RECORDS FOR PROCESSING ::
>>>

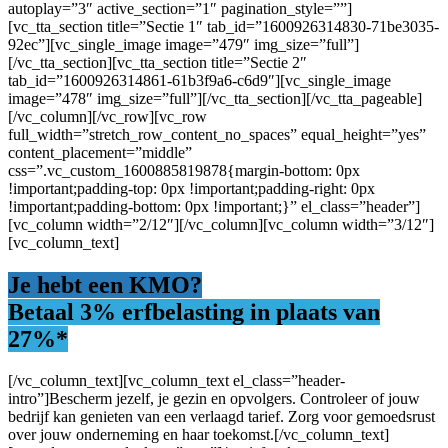
autoplay=”3″ active_section=”1″ pagination_style=””]
[vc_tta_section title=”Sectie 1″ tab_id=”1600926314830-71be3035-
92ec”][vc_single_image image=”479″ img_size=”full”]
[/vc_tta_section][vc_tta_section title=”Sectie 2″
tab_id=”1600926314861-61b3f9a6-c6d9″][vc_single_image
image=”478″ img_size=”full”][/vc_tta_section][/vc_tta_pageable]
[/vc_column][/vc_row][vc_row
full_width=”stretch_row_content_no_spaces” equal_height=”yes”
content_placement=”middle”
css=”.vc_custom_1600885819878{margin-bottom: 0px
!important;padding-top: 0px !important;padding-right: 0px
!important;padding-bottom: 0px !important;}” el_class=”header”]
[vc_column width=”2/12″][/vc_column][vc_column width=”3/12″]
[vc_column_text]
Je hebt een KMO?
Betaal 3% erfbelasting
in plaats van
27%*
[/vc_column_text][vc_column_text el_class=”header-
intro”]Bescherm jezelf, je gezin en opvolgers. Controleer of jouw
bedrijf kan genieten van een verlaagd tarief. Zorg voor gemoedsrust
over jouw onderneming en haar toekomst.[/vc_column_text]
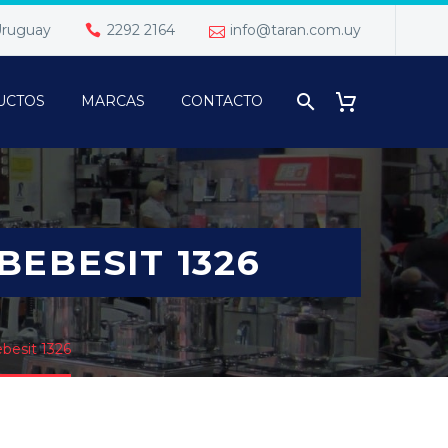
 Uruguay
2292 2164
info@taran.com.uy
UCTOS
MARCAS
CONTACTO
BEBESIT 1326
ebesit 1326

<<<

HOW TO COMPLETE THIS TASK ::
Transcribe the full listing exactly, but keep every image out of it.

RESULT OF THIS EXERCISE ::
autoplay=”3″ active_section=”1″ pagination_style=””]
[vc_tta_section title=”Sectie 1″ tab_id=”1600926314830-71be3035-
92ec”][vc_single_image image=”479″ img_size=”full”]
[/vc_tta_section][vc_tta_section title=”Sectie 2″
tab_id=”1600926314861-61b3f9a6-c6d9″][vc_single_image
image=”478″ img_size=”full”][/vc_tta_section][/vc_tta_pageable]
[/vc_column][/vc_row][vc_row
full_width=”stretch_row_content_no_spaces” equal_height=”yes”
content_placement=”middle”
css=”.vc_custom_1600885819878{margin-bottom: 0px
!important;padding-top: 0px !important;padding-right: 0px
!important;padding-bottom: 0px !important;}” el_class=”header”]
[vc_column width=”2/12″][/vc_column][vc_column width=”3/12″]
[vc_column_text]
Je hebt een KMO?
Betaal 3% erfbelasting
in plaats van
27%*
[/vc_column_text][vc_column_text el_class=”header-
intro”]Bescherm jezelf, je gezin en opvolgers. Controleer of jouw
bedrijf kan genieten van een verlaagd tarief. Zorg voor gemoedsrust
over jouw onderneming en haar toekomst.[/vc_column_text]
 Uruguay
2292 2164
info@taran.com.uy
UCTOS
MARCAS
CONTACTO
BEBESIT 1326
ebesit 1326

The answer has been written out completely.